Evaluating the stiffness of cable-bar tensile structures based on subspaces of zero elastic stiffness and demand stiffness

Abstract

In-service cable-bar tensile structures inevitably experience various degrees of performance degradation or even structural failure due to factors like member stiffness deterioration. How to quantitatively investigate the effect of member stiffness deterioration on the overall performance of the structure has become a big concern in engineering. To solve this problem, the basic work is to establish the relationship between members’ stiffness and structural stiffness. First, based on the element analysis, the elemental elastic (or geometric) stiffness matrix is uniformly expressed by its stiffness value and direction vector. A new expression of the structural tangent stiffness matrix is then provided, with the grouping of member’s stiffness to structural stiffness clearly illustrated. Second, based on eigen-decompostion of stiffness matrices, the properties of structural elastic stiffness and geometric stiffness are investigated in detail, with the coupling mechanism explained by matrix perturbation theory. The zero elastic stiffness subspace is then suggested, of which the stiffness is mainly constituted by geometric stiffness.
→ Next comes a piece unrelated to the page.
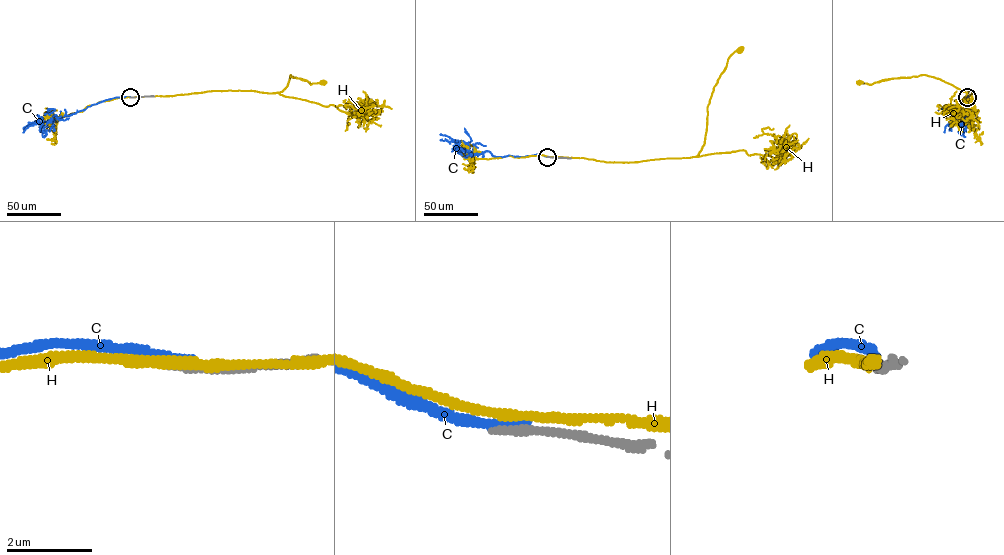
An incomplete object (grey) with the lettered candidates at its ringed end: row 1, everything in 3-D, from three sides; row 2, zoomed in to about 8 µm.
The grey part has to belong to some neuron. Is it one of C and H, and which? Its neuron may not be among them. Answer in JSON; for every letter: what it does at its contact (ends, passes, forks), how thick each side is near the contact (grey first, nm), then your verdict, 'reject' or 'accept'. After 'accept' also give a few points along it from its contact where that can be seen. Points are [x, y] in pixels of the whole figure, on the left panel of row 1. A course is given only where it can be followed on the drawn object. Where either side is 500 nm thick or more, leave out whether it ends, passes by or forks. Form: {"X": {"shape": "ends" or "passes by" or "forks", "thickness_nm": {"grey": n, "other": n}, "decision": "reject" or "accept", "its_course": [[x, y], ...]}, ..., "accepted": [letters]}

Third, the structural demand stiffness, which directly resists the deformations caused by external loads, is extracted from the overall stiffness of the structure. Finally, methods to quantify the stiffness contributions of the structural or elemental stiffness to the zero elastic stiffness subspace or structural demand stiffness subspace are established, by which the key stiffness path of the structure can be found. Two types of cable-bar tensile structures are shown to present the application of the proposed method to real structures. Numerical results show that the proposed method can effectively find the members that contribute the most to resist an external load or stabilize the mechanisms of the structure.